Work task
Print the lines below verbatim, preserving their order and wording. Omit the picture markers from your answer.

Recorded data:
+ + + + +

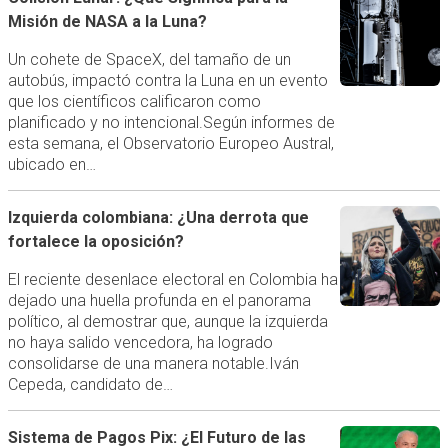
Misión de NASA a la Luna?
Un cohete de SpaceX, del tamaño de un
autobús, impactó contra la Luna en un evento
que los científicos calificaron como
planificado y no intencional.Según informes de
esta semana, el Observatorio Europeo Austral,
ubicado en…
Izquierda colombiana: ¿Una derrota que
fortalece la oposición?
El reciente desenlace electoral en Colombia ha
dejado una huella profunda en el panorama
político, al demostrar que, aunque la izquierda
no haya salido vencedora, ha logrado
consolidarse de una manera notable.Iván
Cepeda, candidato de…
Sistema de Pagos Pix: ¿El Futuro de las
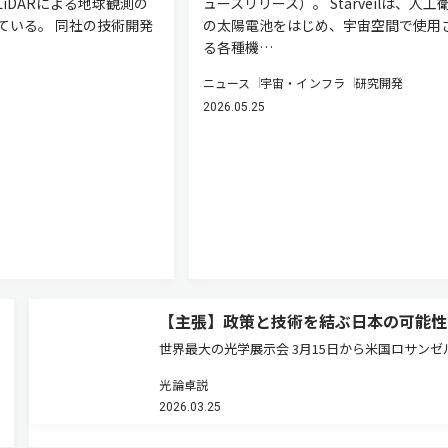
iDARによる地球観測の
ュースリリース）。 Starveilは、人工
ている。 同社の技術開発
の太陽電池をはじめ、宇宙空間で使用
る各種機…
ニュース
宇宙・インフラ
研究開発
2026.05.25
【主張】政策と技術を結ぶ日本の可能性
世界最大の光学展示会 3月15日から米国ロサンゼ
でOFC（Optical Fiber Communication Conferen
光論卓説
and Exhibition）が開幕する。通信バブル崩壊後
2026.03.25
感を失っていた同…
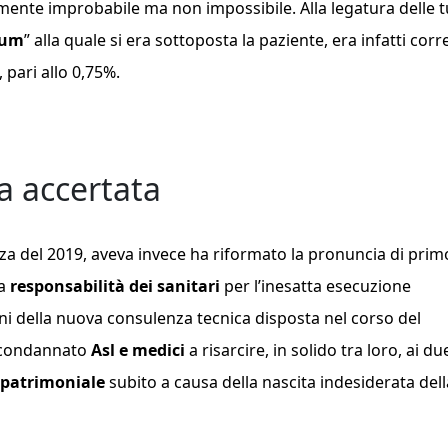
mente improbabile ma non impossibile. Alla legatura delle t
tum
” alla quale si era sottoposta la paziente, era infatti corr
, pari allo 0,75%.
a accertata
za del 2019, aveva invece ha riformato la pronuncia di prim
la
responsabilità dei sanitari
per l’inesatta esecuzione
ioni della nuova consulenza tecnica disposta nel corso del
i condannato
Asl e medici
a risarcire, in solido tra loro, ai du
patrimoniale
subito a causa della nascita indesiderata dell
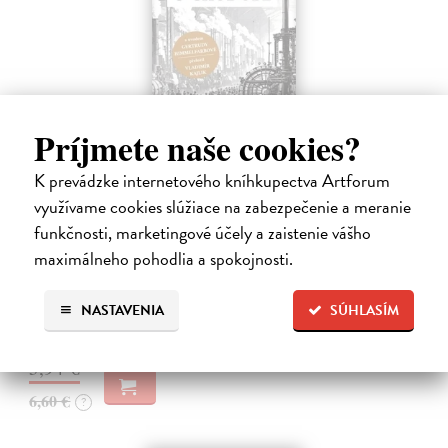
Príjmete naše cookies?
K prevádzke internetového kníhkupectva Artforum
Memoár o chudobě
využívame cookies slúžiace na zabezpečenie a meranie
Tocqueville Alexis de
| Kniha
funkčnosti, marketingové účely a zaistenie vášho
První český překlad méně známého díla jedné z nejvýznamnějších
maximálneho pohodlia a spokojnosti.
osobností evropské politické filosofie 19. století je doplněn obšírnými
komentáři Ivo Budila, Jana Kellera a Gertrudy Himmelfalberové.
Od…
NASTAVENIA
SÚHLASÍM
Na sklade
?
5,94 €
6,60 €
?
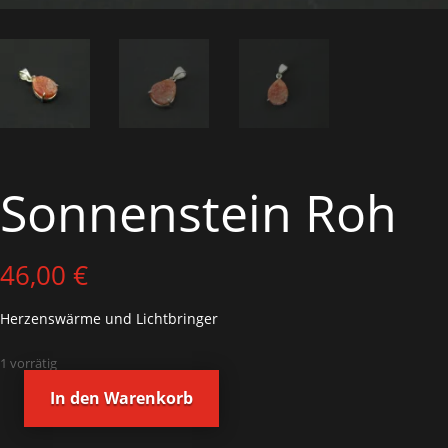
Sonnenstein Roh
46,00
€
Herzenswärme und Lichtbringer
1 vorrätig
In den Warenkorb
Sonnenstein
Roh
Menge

+ + + + +

Exercise answer
Misión de NASA a la Luna?
Un cohete de SpaceX, del tamaño de un
autobús, impactó contra la Luna en un evento
que los científicos calificaron como
planificado y no intencional.Según informes de
esta semana, el Observatorio Europeo Austral,
ubicado en…
Izquierda colombiana: ¿Una derrota que
fortalece la oposición?
El reciente desenlace electoral en Colombia ha
dejado una huella profunda en el panorama
político, al demostrar que, aunque la izquierda
no haya salido vencedora, ha logrado
consolidarse de una manera notable.Iván
Cepeda, candidato de…
Sistema de Pagos Pix: ¿El Futuro de las
iDARによる地球観測の
ュースリリース）。 Starveilは、人工
ている。 同社の技術開発
の太陽電池をはじめ、宇宙空間で使用
る各種機…
ニュース
宇宙・インフラ
研究開発
2026.05.25
【主張】政策と技術を結ぶ日本の可能性
世界最大の光学展示会 3月15日から米国ロサンゼ
でOFC（Optical Fiber Communication Conferen
光論卓説
and Exhibition）が開幕する。通信バブル崩壊後
2026.03.25
感を失っていた同…
mente improbabile ma non impossibile. Alla legatura delle t
tum
” alla quale si era sottoposta la paziente, era infatti corr
, pari allo 0,75%.
a accertata
za del 2019, aveva invece ha riformato la pronuncia di prim
la
responsabilità dei sanitari
per l’inesatta esecuzione
ioni della nuova consulenza tecnica disposta nel corso del
i condannato
Asl e medici
a risarcire, in solido tra loro, ai du
patrimoniale
subito a causa della nascita indesiderata dell
Príjmete naše cookies?
K prevádzke internetového kníhkupectva Artforum
Memoár o chudobě
využívame cookies slúžiace na zabezpečenie a meranie
Tocqueville Alexis de
| Kniha
funkčnosti, marketingové účely a zaistenie vášho
První český překlad méně známého díla jedné z nejvýznamnějších
maximálneho pohodlia a spokojnosti.
osobností evropské politické filosofie 19. století je doplněn obšírnými
komentáři Ivo Budila, Jana Kellera a Gertrudy Himmelfalberové.
Od…
NASTAVENIA
SÚHLASÍM
Na sklade
?
5,94 €
6,60 €
?
Sonnenstein Roh
46,00
€
Herzenswärme und Lichtbringer
1 vorrätig
In den Warenkorb
Sonnenstein
Roh
Menge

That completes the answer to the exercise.